"Une enfant de Kaala-Gomen." C’est ainsi que se présente Cécilia Mataïla, née en 1975 et élevée au cœur d’une vaste plantation de café. "J’ai eu l’enfance la plus heureuse qui soit", souligne-t-elle. Pourtant, elle se souvient d’avoir peu à peu remarqué, aux débuts des années 80, les tensions autour d’elle, les "grandes personnes" qui commencent à s’armer et la peur qui s’installe. La période des "Événements" vient de débuter. "Je lisais déjà les Unes des journaux à l’époque, tout me semblait loin, je posais des questions mais on ne me répondait pas." Une nuit de l’année 1984, elle se retrouve avec sa mère et sa sœur dans un petit avion, direction Nouméa. "Ces avions étaient mis en place pour rapatrier les femmes et enfants qui souhaitaient quitter la Brousse", explique-t-elle aujourd’hui. Mais à l’époque, âgée d'à peine dix ans, elle ne comprend pas ce départ qu’elle vit comme un "déracinement".
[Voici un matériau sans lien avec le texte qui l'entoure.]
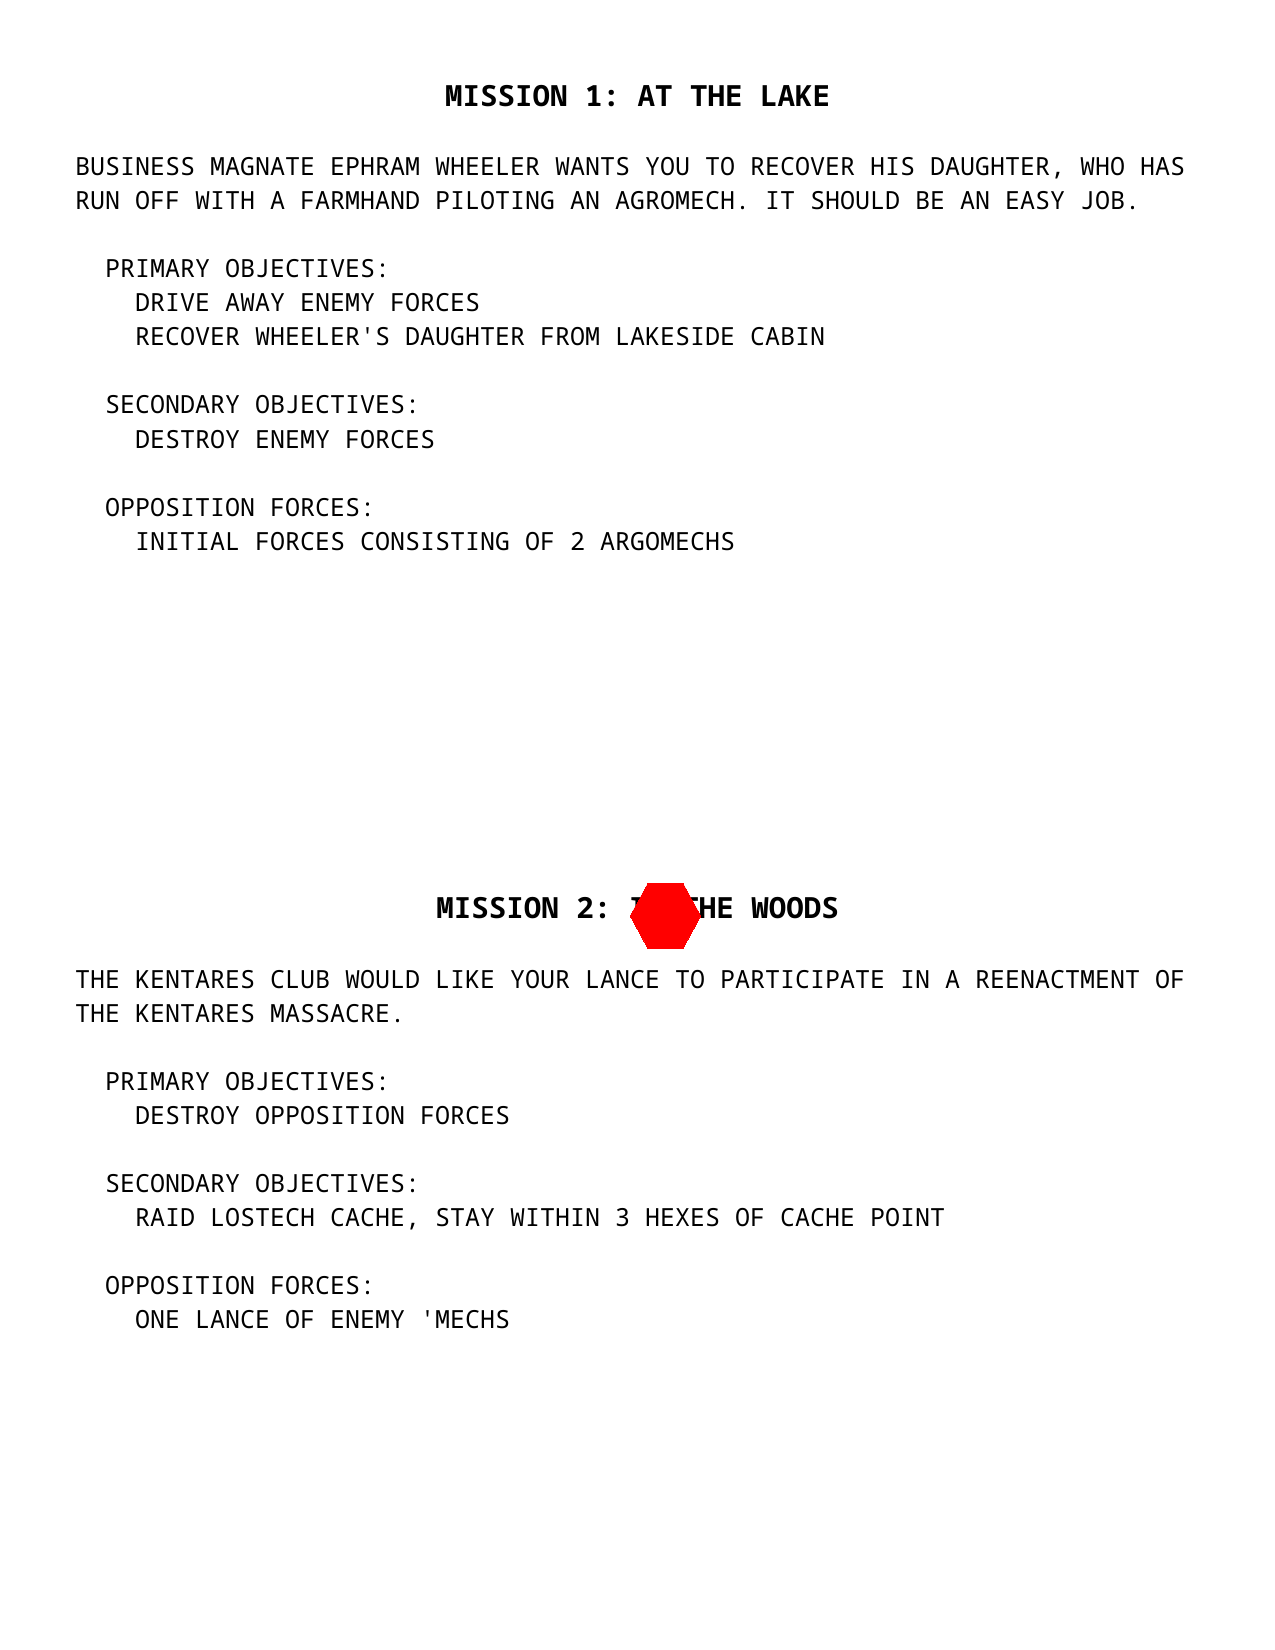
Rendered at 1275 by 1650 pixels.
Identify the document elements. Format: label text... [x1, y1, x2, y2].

text BUSINESS MAGNATE EPHRAM WHEELER WANTS YOU TO RECOVER HIS DAUGHTER, WHO HAS RUN OFF WITH A FARMHAND PILOTING AN AGROMECH. IT SHOULD BE AN EASY JOB. [75, 149, 1200, 217]
text THE KENTARES CLUB WOULD LIKE YOUR LANCE TO PARTICIPATE IN A REENACTMENT OF THE KENTARES MASSACRE. [75, 961, 1200, 1029]
text ONE LANCE OF ENEMY 'MECHS [75, 1302, 1200, 1336]
text DESTROY OPPOSITION FORCES [75, 1097, 1200, 1132]
text SECONDARY OBJECTIVES: [75, 1166, 1200, 1200]
text PRIMARY OBJECTIVES: [75, 1063, 1200, 1097]
text OPPOSITION FORCES: [75, 489, 1200, 523]
text SECONDARY OBJECTIVES: [75, 387, 1200, 421]
text OPPOSITION FORCES: [75, 1268, 1200, 1302]
text RAID LOSTECH CACHE, STAY WITHIN 3 HEXES OF CACHE POINT [75, 1200, 1200, 1234]
text DRIVE AWAY ENEMY FORCES [75, 285, 1200, 319]
text PRIMARY OBJECTIVES: [75, 251, 1200, 285]
text RECOVER WHEELER'S DAUGHTER FROM LAKESIDE CABIN [75, 319, 1200, 353]
subtitle MISSION 2: IN THE WOODS [75, 830, 1200, 927]
text INITIAL FORCES CONSISTING OF 2 ARGOMECHS [75, 523, 1200, 557]
subtitle MISSION 1: AT THE LAKE [75, 75, 1200, 115]
text DESTROY ENEMY FORCES [75, 421, 1200, 455]
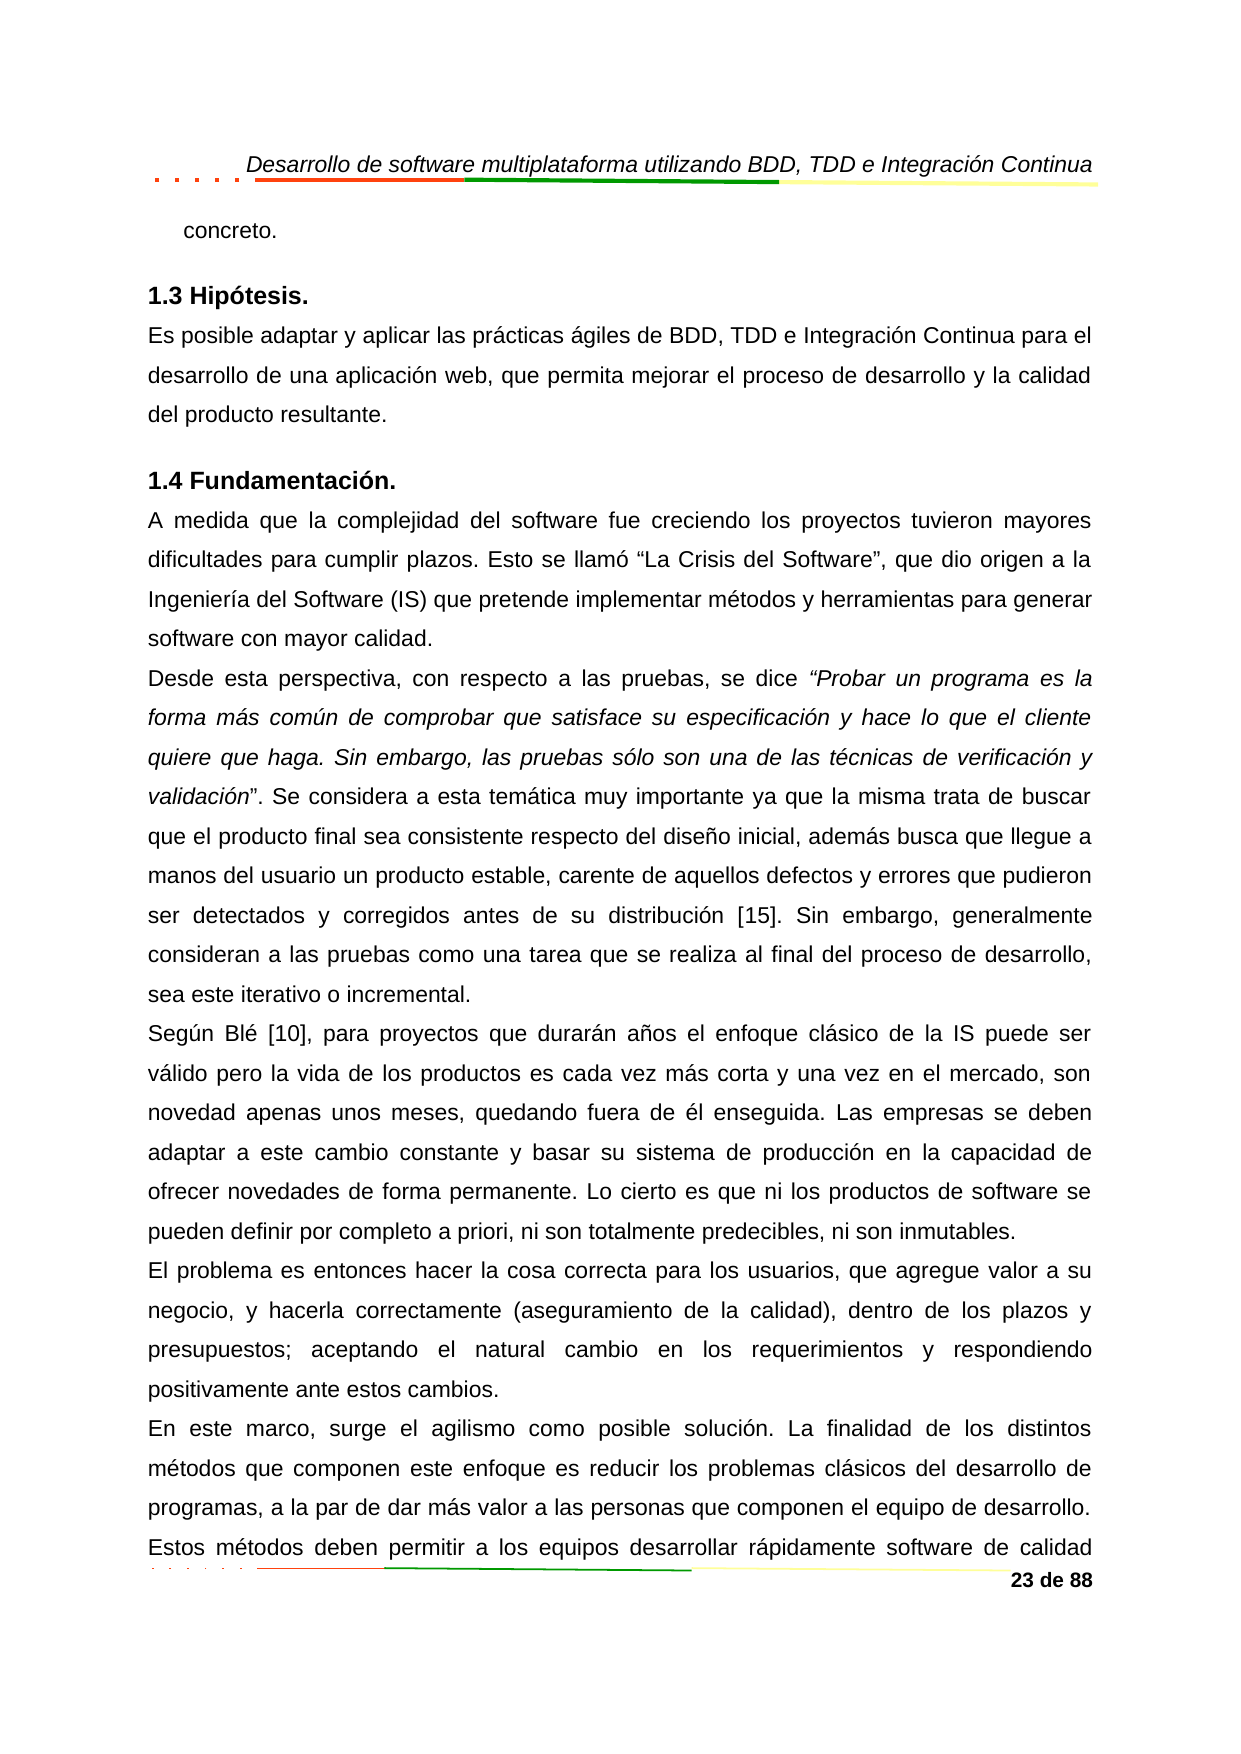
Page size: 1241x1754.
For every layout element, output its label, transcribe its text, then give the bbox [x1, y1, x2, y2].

text Es posible adaptar y aplicar las prácticas ágiles de BDD, TDD e Integración Continua para el desarrollo de una aplicación web, que permita mejorar el proceso de desarrollo y la calidad del producto resultante. [148, 322, 1093, 428]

Découverte de l’ethnographie
Inscrite à l’école primaire à Nouméa, Cécilia Mataïla se demande, par exemple, quoi répondre quand, pour la première fois, on lui demande de cocher son ethnie sur une fiche de renseignements. "Avant cette période, je ne m’étais jamais posée la question de mon ethnie ou de ma couleur de peau, surtout que je viens d’une famille composée de sept générations de métisses." Quand on lui dit de cocher la case de Wallis-et-Futuna, elle ne s’y reconnaît pas, elle qui n’a jamais connu la culture de son père biologique futunien.
Elle lit, interroge, s’adapte comme elle peut dans cette ville inconnue et cette nouvelle vie. Au lycée, elle entre par hasard au Musée territorial. Dans une petite salle, sont projetés des films ethnographiques. Elle y passera des heures, fascinée par la diversité des cultures qui peuplent le monde, et notamment l’Océanie. C’est décidé, elle sera anthropologue. Un doctorat en poche passé à l’Université de Nice, en Métropole, elle effectue trois déplacements aux Etats-Unis dans le cadre d’un post-doctorat, où elle s’intéresse à la question de la perception de la mort chez les Premières Nations.
Redécouverte du pays
Cécilia Mataïla rentre en Nouvelle-Calédonie en 2010, toujours en quête de réponses sur sa propre histoire. Plusieurs rencontres l’amènent à s’intéresser aux "difficultés d’adaptation de certains jeunes mélanésiens en milieu urbain". Face à elle, la nouvelle génération lui renvoie sous forme de miroir les questions de sa propre histoire restées sans réponse. "Je ne supporte pas quand j’entends des gens dire qu’ils n’ont qu’à retourner à la tribu car je connais la difficulté de grandir entre deux endroits sans avoir eu d’explications." Cécilia Mataïla postule alors pour travailler au sein d’un service d’insertion et de prévention de la délinquance d'une municipalité du Grand Nouméa. Un poste qui lui permet de poursuivre sa quête identitaire et de continuer à s’interroger sur l’histoire et l’avenir de la Nouvelle-Calédonie qu’elle définit aujourd’hui comme "une mosaïque multiculturelle où on apprend de tout, tous les jours et de tout le monde."